At a recent Sensitive Claims Advisory Group meeting, ACC announced that they will now accept Australian and New Zealand Arts Therapy Association (ANZATA) as a recognised professional body for arts therapist/counsellors wanting to provide services to ACC. The Accident Compensation Corporation (ACC) of New Zealand have for many years provided counselling and psychotherapy services to sexual abuse survivors, and those who have mental health issues following physical injury in recognition that these events can be viewed under their legislation as something that is not the 'fault' of the claimant. As many New Zealand therapists will be aware, ACC have been undergoing a long consultation process with a view to changing the way that sexual abuse survivors receive assistance with counselling and psychotherapy going forward. The 2009 'Clinical Pathway' model was a difficult experience for both clients and therapists alike, resulting in significant decreases in service provision for clients in desperate need of help, and in many therapists walking away from ACC because of the multitude of ethical and professional issues created by the so called research-based services ACC was offering to clients.
The original ACC legislation was written that only New Zealand based professional bodies were accepted for ACC registered counsellors, forcing many of our arts therapy graduates to join an additional professional body such as New Zealand Association of Counsellors (NZAC).

» **DATASET EXTRACT**
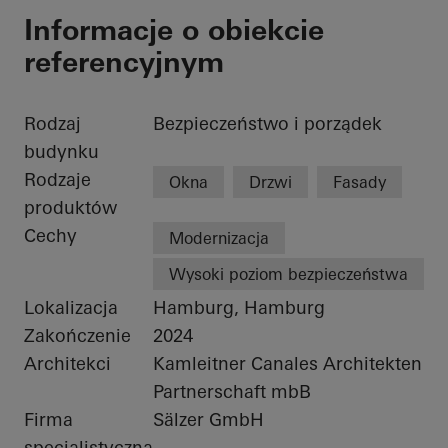
Informacje o obiekcie
referencyjnym
Rodzaj
Bezpieczeństwo i porządek
budynku
Rodzaje
Okna
Drzwi
Fasady
produktów
Cechy
Modernizacja
Wysoki poziom bezpieczeństwa
Lokalizacja
Hamburg, Hamburg
Zakończenie
2024
Architekci
Kamleitner Canales Architekten
Partnerschaft mbB
Firma
Sälzer GmbH
specjalistyczna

» **TASKS TO PERFORM**
• A. Copy the passage about ACC and arts therapy from "The original ACC" to "of Counsellors (NZAC).".
• B. In the passage about ACC and arts therapy, which professional body did ACC announce it will now accept for arts therapists and counselors?
• C. Continue the passage about ACC's recognition of arts therapists from the point where it stops.

» **TASK RESPONSES**
• A.
The original ACC legislation was written that only New Zealand based professional bodies were accepted for ACC registered counsellors, forcing many of our arts therapy graduates to join an additional professional body such as New Zealand Association of Counsellors (NZAC).

• B. The Australian and New Zealand Arts Therapy Association (ANZATA)

• C.
The good news, after many years of careful negotiations, and some long and hard conversations over the last 18 months or so, is that ACC is now recognising that there is a significant body of international research which points to creative therapies as being highly effective in working with people affected by trauma.
This is particularly significant and exciting for arts therapists working with survivors of sexual violence. Whitecliffe Arts Therapy Head of Department and President of ANZATA Amanda Levey notes that it has taken a lot of years to achieve this status, but finally, she says “we can register with ACC without having to compromise and pay to join another professional body such as NZAC or NZAP as well as our own.” Tania Blomfield, Whitecliffe graduate and Arts Therapy faculty member was instrumental in this achievement, and is the first ACC approved counsellor that has applied with ANZATA membership. Amanda recently headed to Wellington to meet with ACC and the other professional bodies that they deal with to work together to develop a Memorandum of Understanding that will facilitate the relationship between ACC and the professional bodies.